The Lancet said they “can no longer vouch for the veracity of the primary data sources.”
Rabat – The Lancet, one of the most prestigious peer-reviewed medical journals, has retracted its latest research publication. The paper shone the spotlight on the life-threatening risks of using Chloroquine and Hydroxychloroquine to treat patients suffering from COVID-19, influencing the work being done to better understand and treat the viral disease.
Although medical research has not yet proven the effectiveness or safety of using Chloroquine or Hydroxychloroquine to treat patients with COVID-19, particular attention is being paid to the concerning anomalies of the Lancet’s study.
Medical professionals seek answers as to why the Lancet report prompted sweeping adaptations to research and treatment protocols without rigorous research to back up the study’s claims.
The Lancet’s publication led the World Health Organization (WHO) and governments worldwide to halt their clinical trials and nullify years of research that suggested Chloroquine and Hydroxychloroquine may be beneficial in treating strands of Coronaviruses.
On June 4, the Lancet apologized for the publication and said that they are adhering to their high standards and “can no longer vouch for the veracity of the primary data sources.”

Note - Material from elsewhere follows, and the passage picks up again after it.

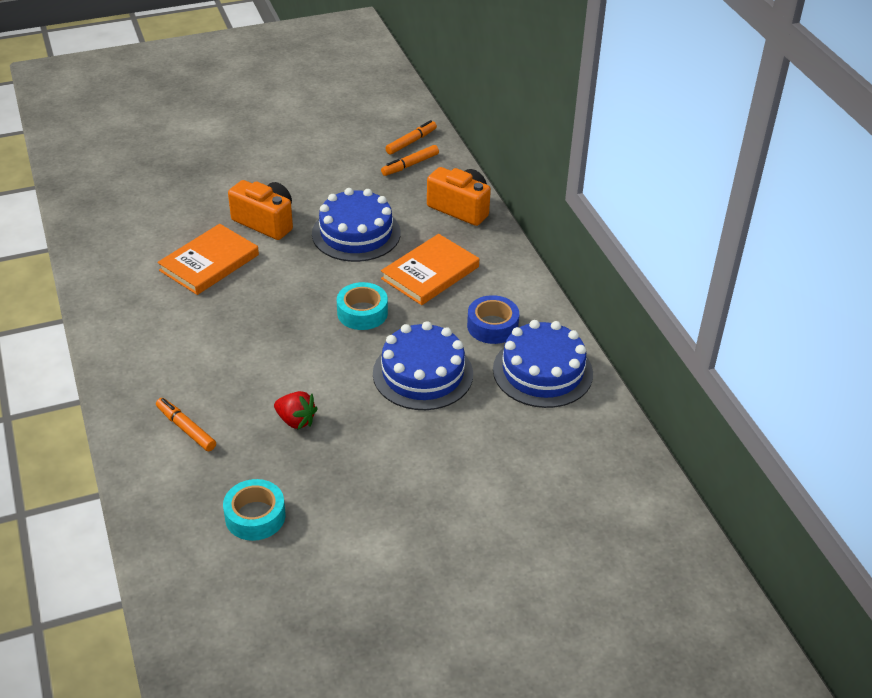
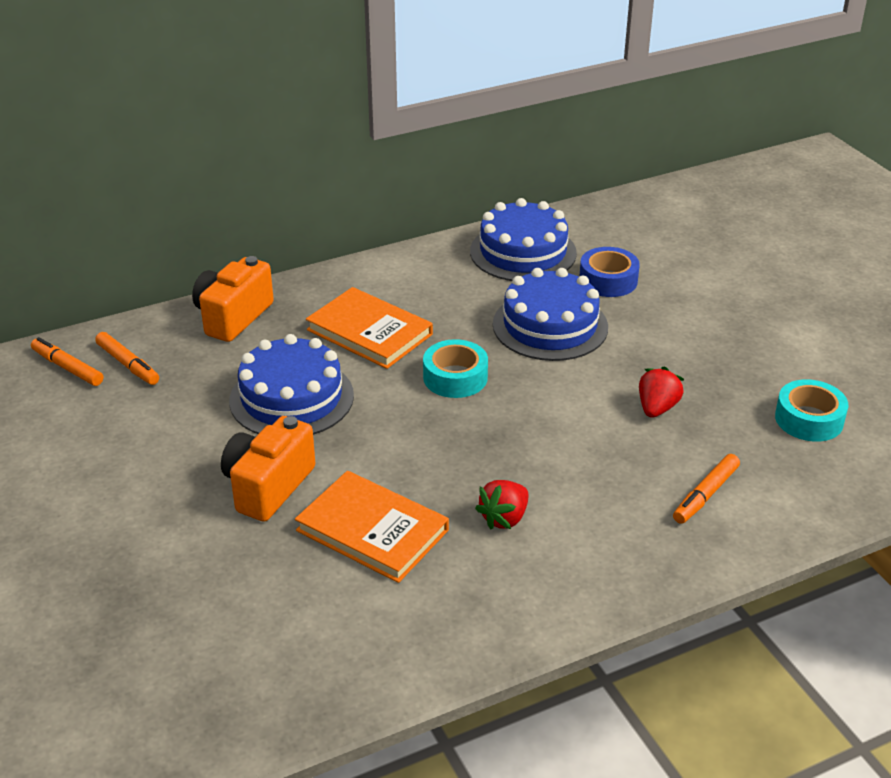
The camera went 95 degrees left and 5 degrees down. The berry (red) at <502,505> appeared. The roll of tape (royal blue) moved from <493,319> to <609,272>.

“We all entered this collaboration to contribute in good faith and at a time of great need during the COVID-19 pandemic. We deeply apologize to you, the editors, and the journal readership for any embarrassment or inconvenience that this may have caused.”
Medical professionals have faced criticism after speaking out against the WHO’s controversial recommendation to forgo trials that many believe may lead to successful treatment and cures for the novel coronavirus.
The Lancet’s problematic publication
Following the publication of the study on May 22, researchers and medical professionals raised a number of serious concerns, noting irregular practices in the research publication, suspicious withholding of data, and errors in critical datasets that contributed to the outcome of the study.
Skepticism also arose over the contradictions between reports published by The Lancet in 2003 and onward. All of which affirmed the safety of the drugs under a doctor’s prescription and proper dosage.
Chloroquine has been used for years as an antimalarial agent and to treat HIV-1 infected patients, as well as some autoimmune diseases. Its derivative, Hydroxychloroquine, is prescribed for patients suffering from lupus erythematosus and rheumatoid arthritis.
More than 120 medical professionals from around the world signed an open letter to the authors of the Lancet report. The letter cited a total lack of peer-review, as well as concerns regarding the statistical analysis and integrity of their research.
Questionable findings about the company responsible for the datasets supporting the research
Suspicions are growing around the legitimacy of Surgisphere, the healthcare data, and analytics company responsible for compiling the Lancet study’s data. The company claims to help “countless healthcare organizations to deliver better clinical outcomes and institutional efficiency.”
Of Surgisphere’s 11 employees, many appear to lack scientific backgrounds. According to their LinkedIn profiles, some which were only created 2 months ago, one lists their work experience as an “adult model and event hostess,” while other labels themselves as a science fiction author and fantasy artist.
It is also worth mentioning that Surgisphere’s founder, Dr. Sapan Desai, is a co-author of the Lancet’s May 22nd report and that links to contact or request research proposals on the company’s website have redirected inquiries to unrelated or non-existing webpages.
“Until Monday, the ‘get in touch’ link on Surgisphere’s homepage redirected to a WordPress template for a cryptocurrency website, raising questions about how hospitals could easily contact the company to join its database,” wrote the Guardian’s Melissa Davey, Stephanie Kirchgaessner, and Sarah Boseley.
Although effectively steering against the trials of already-on-the-market low-cost drugs such as Chloroquine or Hydroxychloroquine may seem strange in a time of dire need, some are not surprised.
Dr. Jennifer Bryan, a doctor from the United States and chairman of the board of trustees for the Mississippi State Medical Association, referenced the power and control that big pharmaceutical companies are having on the medical industry.
“It’s disheartening to learn that this disruptive influence may be happening at the level of trying to intimidate research and corner a market on potential COVID-19 therapies, but it’s not surprising,” she said.
As the world is left reeling in a global pandemic, it is certain that whichever pharmaceutical companies and stakeholders lay patrons on the COVID-19 solution, there will be more to claim than a historic good deed.